On 2015-03-09 8:10 PM, Ajit Kumar Agarwal wrote:
-----Original Message-----
From: Jeff Law [mailto:l...@redhat.com]
Sent: Monday, March 09, 2015 11:01 PM
To: Richard Biener
Cc: Ajit Kumar Agarwal; vmaka...@redhat.com; gcc@gcc.gnu.org; Vinod Kathail;
Shail Aditya Gupta; Vidhumouli Hunsigida; Nagaraju Mekala
Subject: Re: Proposal for path splitting for reduction in register pressure for
Loops.
On 03/09/15 05:40, Richard Biener wrote:
On Sun, Mar 8, 2015 at 8:49 PM, Jeff Law <l...@redhat.com> wrote:
On 03/08/15 12:13, Richard Biener wrote:
I see. This basically creates two loop latches and thus will make
our loop detection code turn the loop into a fake loop nest. Not
sure if that is a good idea.
I'd have to sit down and ponder this for a while -- what would be the
register pressure implications of duplicating the contents of the
join block into its predecessors, leaving an empty joiner so that we
still have a single latch?
Good question. Now another question is why we don't choose this way
to disambiguate loops with multiple latches? (create a forwarder as
new single latch block)
Dunno. The RTL jump optimizer ought to eliminate the unnecessary jumping late in the
optimization pipeline and creating the forwarder allows us to put the loop into a "more
canonical" >>form for the loop optimizers. Seems like it'd be worth some
experimentation.
I agree with Jeff on this. The above approach of path splitting will keep the
loop into more canonical form for the Loop optimizers.
I'm having trouble seeing how Ajit's proposal helps reduce register pressure in any
significant way except perhaps by exposing partially dead code. And if that's the
primary benefit, we >>may better off actually building a proper framework for
PDCE.
Jeff: The above approach of path splitting is very similar to superblock
formation as we are duplicating the join nodes into all its predecessors. By
doing so,
The predecessors blocks duplicated from the join nodes will achieve more
granularity with the scope of the scheduling and the register allocation. Due to
The bigger granularity of the predecessors blocks, the advantages will have
similar to having superblock with more granularity. This gives more scheduling
Opportunities of basic blocks scheduling the independent operations. Due to the
above path splitting approach, the LRA will have a more significant impact with
the respect to register allocation. Because of more granular predecessors
blocks the scope of LRA will increase, and the LRA can reuse the registers
thus impacting the
Live range and the register pressure and we can use better heuristics with
respect to spill code in LRA.
We already have superblock formations (-ftracer and
-fsched2-use-superblocks). So it can be tried. But I guess they are
not default for a reason. The proposal can improve code for some cases,
e.g. I can say it can definitely help the current inheritance in LRA.

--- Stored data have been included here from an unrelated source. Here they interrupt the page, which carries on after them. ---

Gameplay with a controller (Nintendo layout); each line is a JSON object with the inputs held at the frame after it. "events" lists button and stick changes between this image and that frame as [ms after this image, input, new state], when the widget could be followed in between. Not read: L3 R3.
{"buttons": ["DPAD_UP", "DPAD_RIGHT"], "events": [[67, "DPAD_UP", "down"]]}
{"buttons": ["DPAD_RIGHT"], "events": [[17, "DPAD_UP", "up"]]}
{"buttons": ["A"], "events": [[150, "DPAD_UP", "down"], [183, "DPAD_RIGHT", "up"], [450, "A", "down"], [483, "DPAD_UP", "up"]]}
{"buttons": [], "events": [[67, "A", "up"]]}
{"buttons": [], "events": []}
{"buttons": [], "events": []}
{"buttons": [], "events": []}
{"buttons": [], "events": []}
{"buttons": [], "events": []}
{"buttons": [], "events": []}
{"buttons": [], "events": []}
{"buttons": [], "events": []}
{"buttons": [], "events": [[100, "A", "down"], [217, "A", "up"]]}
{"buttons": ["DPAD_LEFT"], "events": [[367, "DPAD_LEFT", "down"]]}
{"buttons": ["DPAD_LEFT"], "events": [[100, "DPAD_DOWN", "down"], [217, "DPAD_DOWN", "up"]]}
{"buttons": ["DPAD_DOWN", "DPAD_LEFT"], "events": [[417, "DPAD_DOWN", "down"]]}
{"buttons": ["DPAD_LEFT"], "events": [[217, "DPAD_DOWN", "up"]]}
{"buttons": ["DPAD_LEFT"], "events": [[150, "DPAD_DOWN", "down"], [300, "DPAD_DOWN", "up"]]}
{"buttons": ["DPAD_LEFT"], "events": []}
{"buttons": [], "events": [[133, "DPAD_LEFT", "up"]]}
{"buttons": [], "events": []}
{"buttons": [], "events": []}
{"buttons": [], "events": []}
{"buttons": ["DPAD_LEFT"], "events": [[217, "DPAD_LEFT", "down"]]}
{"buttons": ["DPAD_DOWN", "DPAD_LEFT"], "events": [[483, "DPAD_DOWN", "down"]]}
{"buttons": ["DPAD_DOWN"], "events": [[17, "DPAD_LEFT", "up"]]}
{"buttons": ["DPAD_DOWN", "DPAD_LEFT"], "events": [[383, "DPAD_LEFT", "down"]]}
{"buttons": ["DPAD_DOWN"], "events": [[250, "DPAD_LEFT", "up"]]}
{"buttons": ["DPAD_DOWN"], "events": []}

The problem is to get a stable improvements. So many things melt here,
e.g. I-cache behaviour (loop unrolling has the same problems),
alignments and so on. It is very hard to predict the results for such
optimizations for modern Intel CPUs which are very complicated block box
interpreter roughly speaking. It is easy for less sophisticated
architectures. It was easy for much more predictable Itanium. That is
why we have already such code.
In any case, it would be interesting to try RA on bigger blocks and
EBBs. May be some things can be found what can be improved for RA.
Spec95 fpppp (a famous benchmark with huge basic block and very high
register pressure) is too big to analyze RA behaviour by a human.